## Activity
For each statement, say yes or no to whether the SwarmFest award text agrees with it, and quote the text's deciding words. 1. The award-winning talk was given at SwarmFest 2006 in June. 2. Gerhard Niederwieser was a Ph.D. candidate in biological sciences. 3. SwarmFest 2006 was the first SwarmFest hosted by the Department of Computer Science and Engineering.

## Supplied passage

<<<<

Ph.D. candidates Ryan Kennedy, computer science and engineering; Kelly Lane, biological sciences; and Gerhard Niederwieser, a visiting graduate student from the University of Innsbruck, Austria, received the Best Presentation Award for the poster, software demonstration, and talk they presented — “Modeling Disease Transmission in Long-tailed Macaques on Bali, Indonesia” — at the Tenth Annual Swarm Agent-based Simulation Meeting (SwarmFest 2006) at the University in June.

Agent-based modeling is a simulation and modeling technique with methodological roots in computational social science, artificial life, cellular automata, complex systems, self-organization emergence, and complex adaptive systems. Applications of agent-based modeling include problems in economics, ecology, social science, environmental science, urban planning, business, cognitive science, biocomplexity, and the design and engineering of complex systems.

SwarmFest is the annual agent-based modeling conference for engineers, scientists, modelers, and programmers from many fields. The 2006 meeting was hosted by the Department of Computer Science and Engineering and the University’s Interdisciplinary Center for the Study of Biocomplexity. They also hosted SwarmFest 2003. Associate Professor Gregory R. Madey was on the organizing committee for both events. Madey and his research group are currently applying Swarm modeling techniques to problems in environmental geochemistry and a National Science Foundation study of the Open Source Software development phenomenon.

>>>>

## Record extracts

<<<<

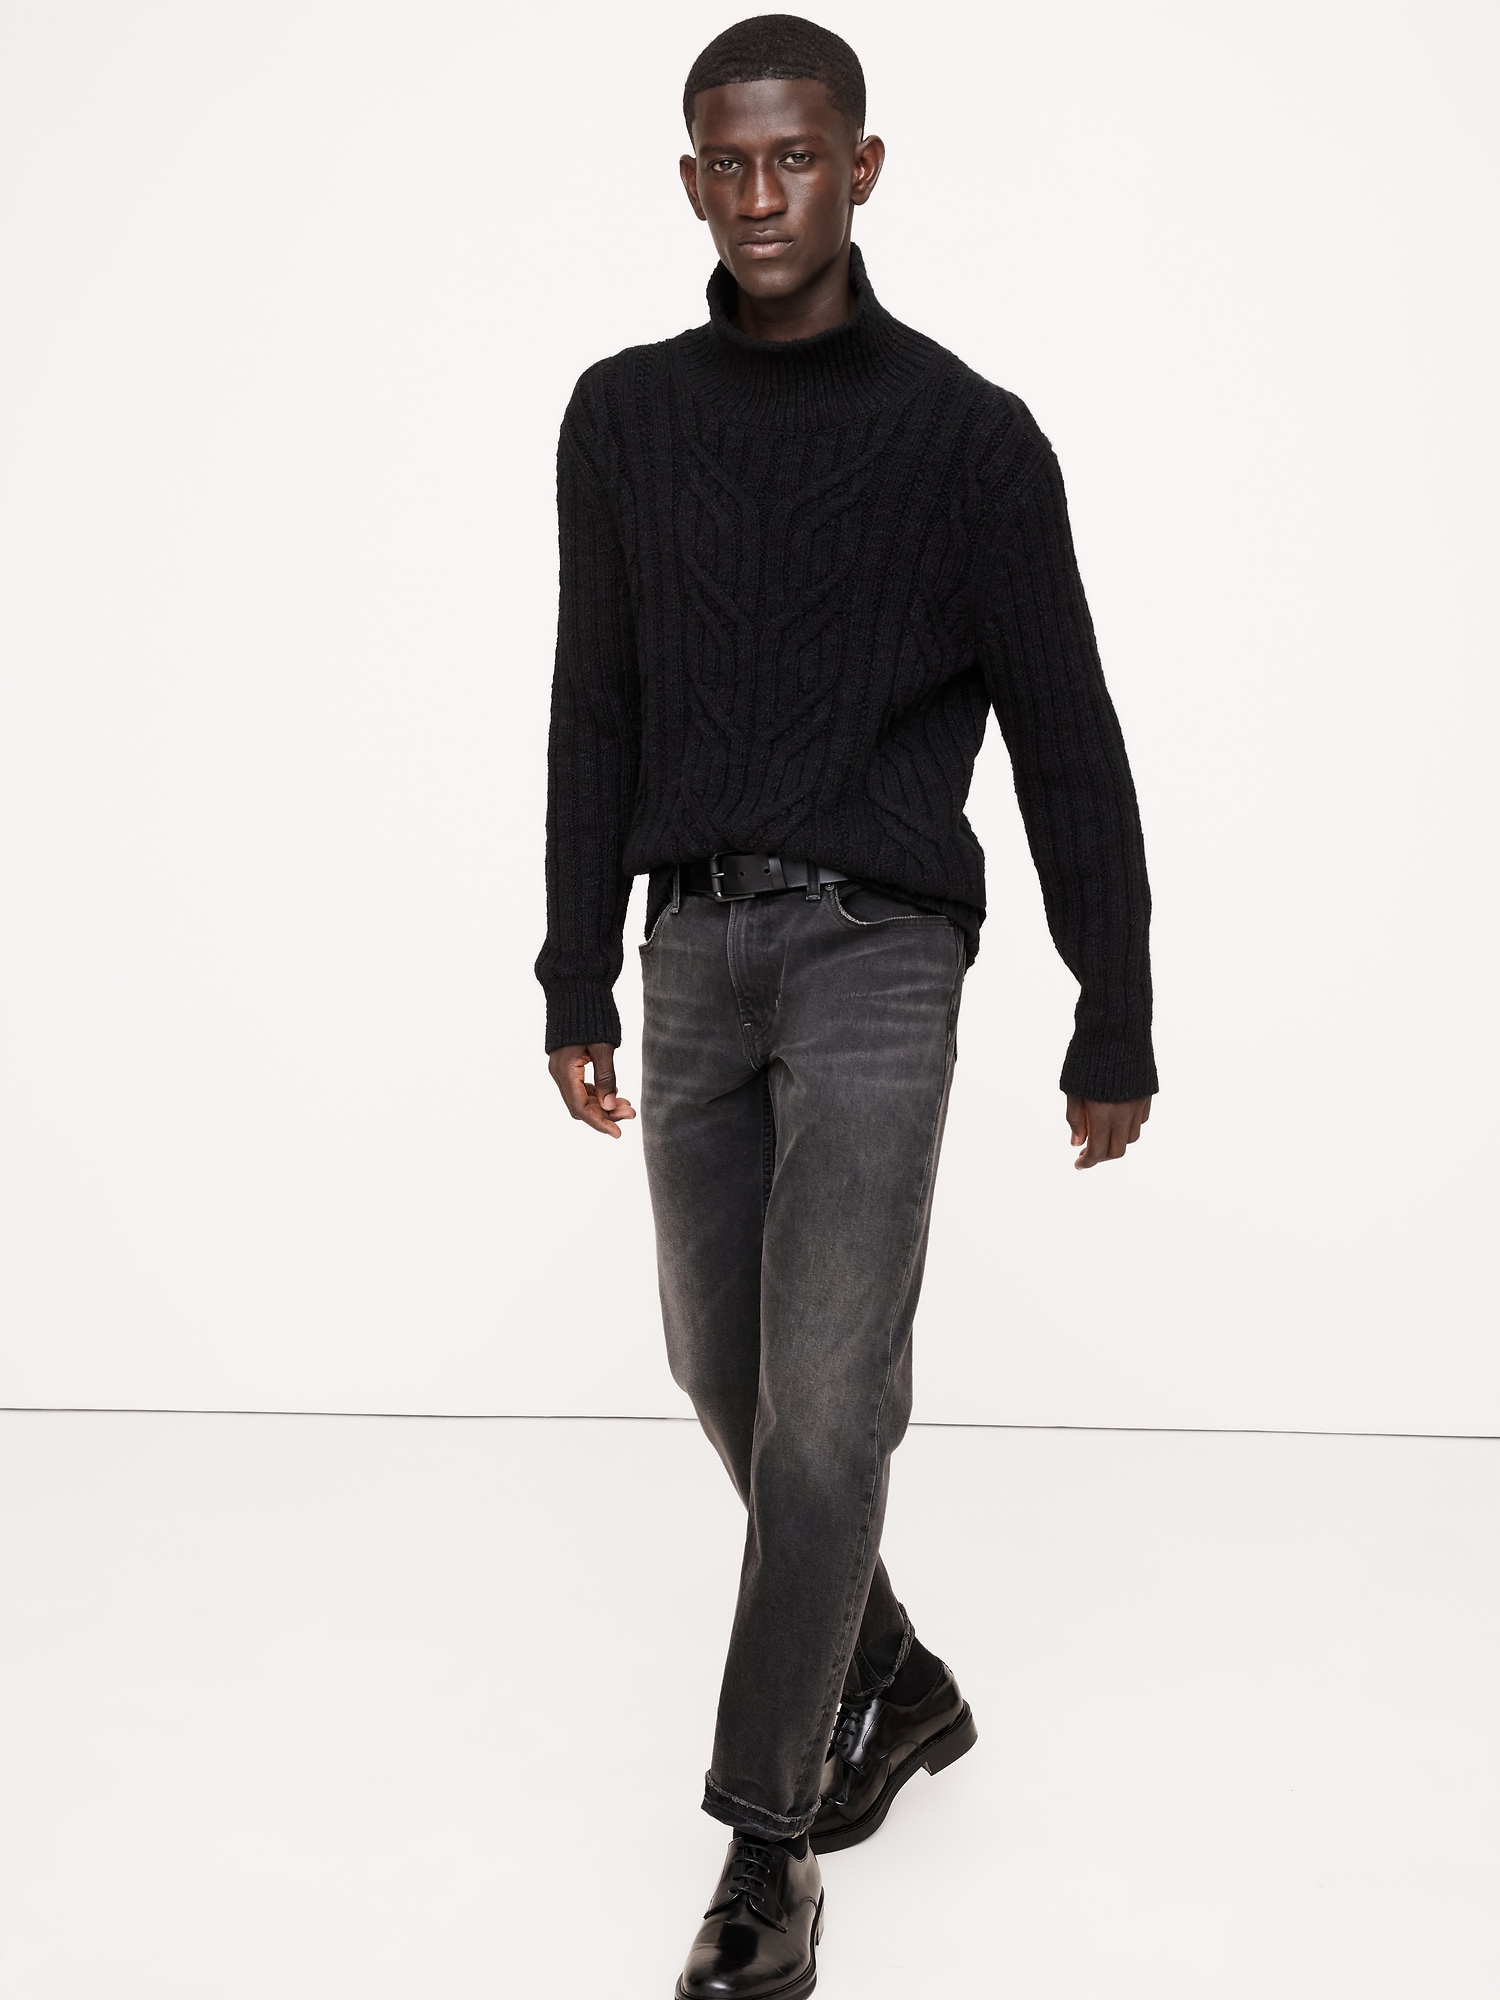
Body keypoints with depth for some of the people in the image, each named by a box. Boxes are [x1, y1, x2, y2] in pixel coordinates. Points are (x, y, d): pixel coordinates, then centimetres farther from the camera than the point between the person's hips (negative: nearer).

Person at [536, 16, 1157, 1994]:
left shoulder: (969, 438, -4)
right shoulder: (623, 419, 7)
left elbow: (1068, 745, -1)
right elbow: (596, 719, 11)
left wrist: (1116, 1026, 0)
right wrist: (575, 984, 9)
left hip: (876, 955, -5)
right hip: (694, 955, 5)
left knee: (822, 1399, -9)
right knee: (727, 1373, 13)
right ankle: (896, 1680, 36)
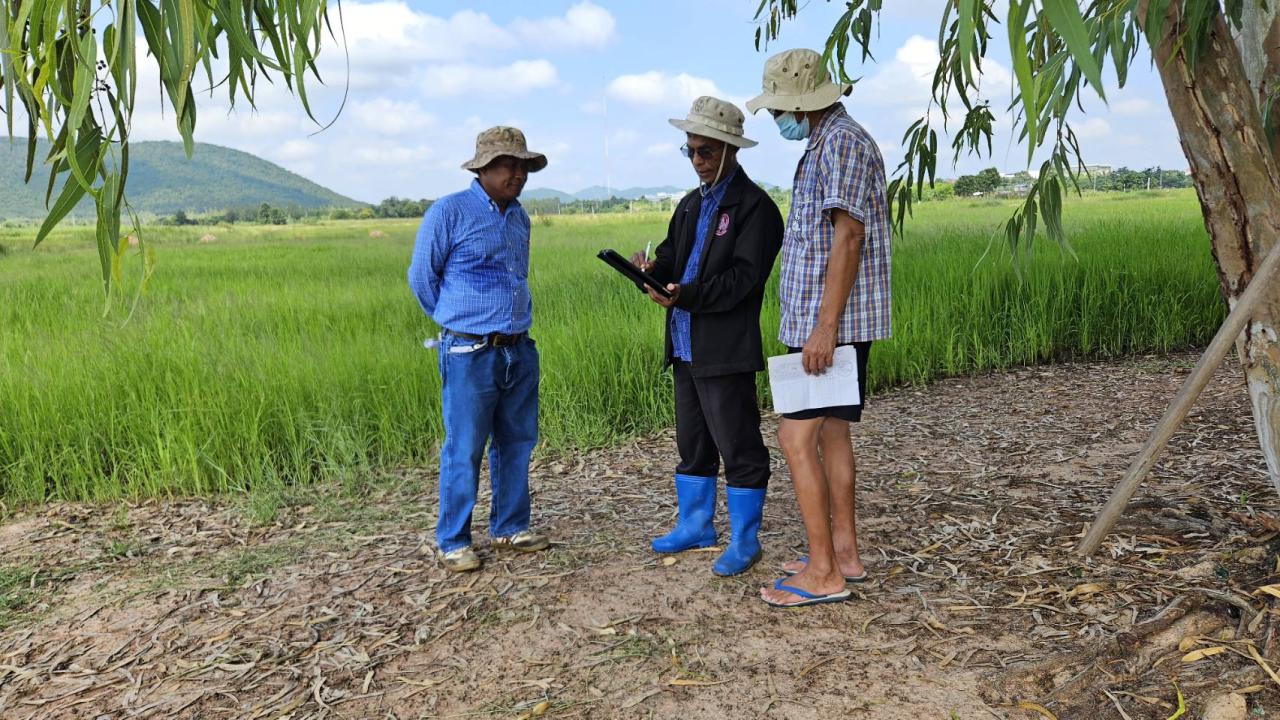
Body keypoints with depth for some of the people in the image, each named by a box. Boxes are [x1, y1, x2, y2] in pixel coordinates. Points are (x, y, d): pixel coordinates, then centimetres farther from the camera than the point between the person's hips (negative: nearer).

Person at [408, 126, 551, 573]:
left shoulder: (519, 217, 13)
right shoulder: (448, 212, -7)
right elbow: (421, 278, -1)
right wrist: (459, 321, 7)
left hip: (520, 351, 7)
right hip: (470, 354, -6)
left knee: (517, 442, 12)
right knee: (464, 450, -1)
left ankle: (509, 527, 26)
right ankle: (453, 541, 12)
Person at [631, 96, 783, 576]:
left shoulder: (754, 206, -9)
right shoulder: (691, 205, 18)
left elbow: (744, 279, -17)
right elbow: (673, 257, 16)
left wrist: (687, 295, -28)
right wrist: (654, 270, -8)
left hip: (725, 352, -8)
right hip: (685, 347, 8)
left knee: (738, 447, 1)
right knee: (692, 444, 18)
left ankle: (745, 540, 13)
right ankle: (695, 524, 32)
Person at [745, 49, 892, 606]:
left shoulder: (843, 141, -12)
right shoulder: (822, 145, 19)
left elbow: (848, 238, -21)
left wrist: (824, 328, -24)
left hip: (833, 321, -11)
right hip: (818, 320, 11)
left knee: (797, 437, -9)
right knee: (831, 434, 14)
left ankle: (823, 572, -2)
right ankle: (845, 554, 23)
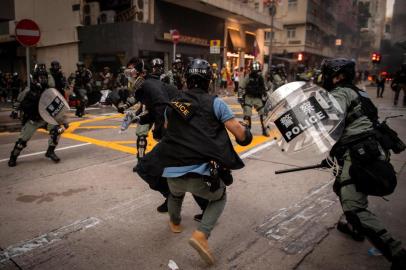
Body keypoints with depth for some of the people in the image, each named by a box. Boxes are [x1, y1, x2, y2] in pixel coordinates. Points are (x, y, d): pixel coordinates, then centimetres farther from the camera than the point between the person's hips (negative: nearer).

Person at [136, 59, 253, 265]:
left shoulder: (172, 104, 12)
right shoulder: (215, 103, 0)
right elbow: (240, 134, -4)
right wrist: (245, 134, 19)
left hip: (171, 172, 5)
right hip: (201, 173, -4)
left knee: (176, 193, 39)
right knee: (220, 197, 25)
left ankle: (175, 223, 60)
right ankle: (201, 235, 5)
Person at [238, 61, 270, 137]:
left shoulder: (261, 78, 6)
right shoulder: (248, 77, -7)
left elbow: (264, 89, 17)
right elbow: (241, 87, -6)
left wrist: (265, 97, 17)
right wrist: (240, 97, -12)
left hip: (258, 98, 3)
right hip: (248, 98, -3)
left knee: (262, 113, -1)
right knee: (247, 115, -4)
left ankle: (265, 130, 7)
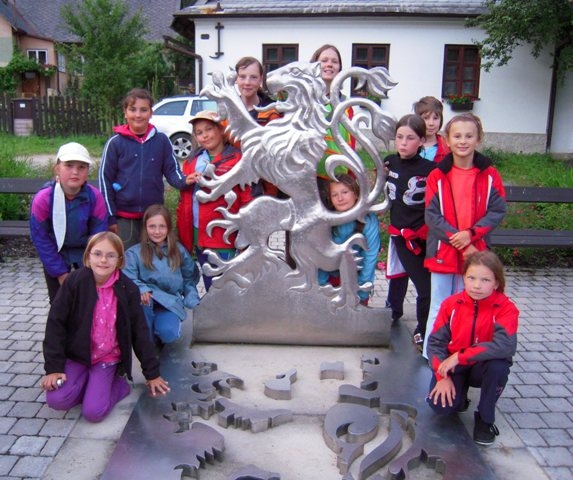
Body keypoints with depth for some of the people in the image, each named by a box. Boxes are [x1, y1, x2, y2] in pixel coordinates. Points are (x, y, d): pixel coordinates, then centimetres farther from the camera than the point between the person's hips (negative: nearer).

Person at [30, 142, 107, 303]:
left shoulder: (95, 197, -22)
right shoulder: (43, 198, -24)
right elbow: (40, 238, -14)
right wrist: (60, 272, -12)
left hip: (84, 252, 1)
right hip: (56, 252, 0)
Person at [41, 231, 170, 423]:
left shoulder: (127, 289, -12)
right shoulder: (75, 281, -13)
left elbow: (139, 332, -4)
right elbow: (55, 323, -9)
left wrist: (152, 373, -1)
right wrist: (54, 367, -13)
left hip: (107, 359, -1)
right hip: (76, 355, 1)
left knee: (93, 411, -18)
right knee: (57, 399, -21)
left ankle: (117, 383, 9)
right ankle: (87, 381, 6)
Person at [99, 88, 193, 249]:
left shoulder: (162, 141, 0)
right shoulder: (115, 143, -2)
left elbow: (172, 170, 4)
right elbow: (105, 178, 0)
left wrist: (184, 181, -19)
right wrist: (110, 217, -1)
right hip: (124, 218, -1)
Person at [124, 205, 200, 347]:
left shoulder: (179, 251, 10)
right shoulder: (134, 253, 1)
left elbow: (190, 278, 14)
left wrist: (193, 301, -1)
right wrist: (142, 290, -30)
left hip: (170, 303, 2)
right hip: (146, 304, -1)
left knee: (169, 333, -29)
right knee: (141, 297, -38)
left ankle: (157, 332, 11)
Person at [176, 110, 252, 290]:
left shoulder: (237, 159, -8)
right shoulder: (192, 162, 12)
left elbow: (247, 198, -12)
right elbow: (184, 200, 16)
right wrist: (183, 234, 11)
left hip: (224, 239, -6)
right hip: (198, 237, 6)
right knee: (210, 289, 18)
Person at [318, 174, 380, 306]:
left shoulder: (369, 221, -22)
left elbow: (370, 257, -18)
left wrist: (361, 293, -16)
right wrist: (323, 285, -17)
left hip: (356, 276, -1)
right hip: (332, 275, 1)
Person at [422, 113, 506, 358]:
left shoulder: (490, 175, -1)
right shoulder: (437, 176, -4)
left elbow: (497, 211, -4)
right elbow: (432, 215, -8)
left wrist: (471, 234, -18)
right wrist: (459, 241, -16)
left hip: (475, 253, 1)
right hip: (443, 253, -1)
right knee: (439, 309, 8)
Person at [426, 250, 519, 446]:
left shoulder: (506, 308, -16)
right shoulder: (451, 304, -9)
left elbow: (505, 346, -33)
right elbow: (435, 341, -7)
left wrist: (460, 356, -34)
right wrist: (443, 376, -21)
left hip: (482, 367, 0)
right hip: (453, 366, 1)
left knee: (499, 365, -35)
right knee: (440, 404, -26)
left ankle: (485, 419, -9)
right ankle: (459, 395, 15)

>>>>

## Response area
1. Yes: "at the Tenth Annual Swarm Agent-based Simulation Meeting (SwarmFest 2006) at the University in June"
2. No: "a visiting graduate student from the University of Innsbruck, Austria"
3. No: "They also hosted SwarmFest 2003."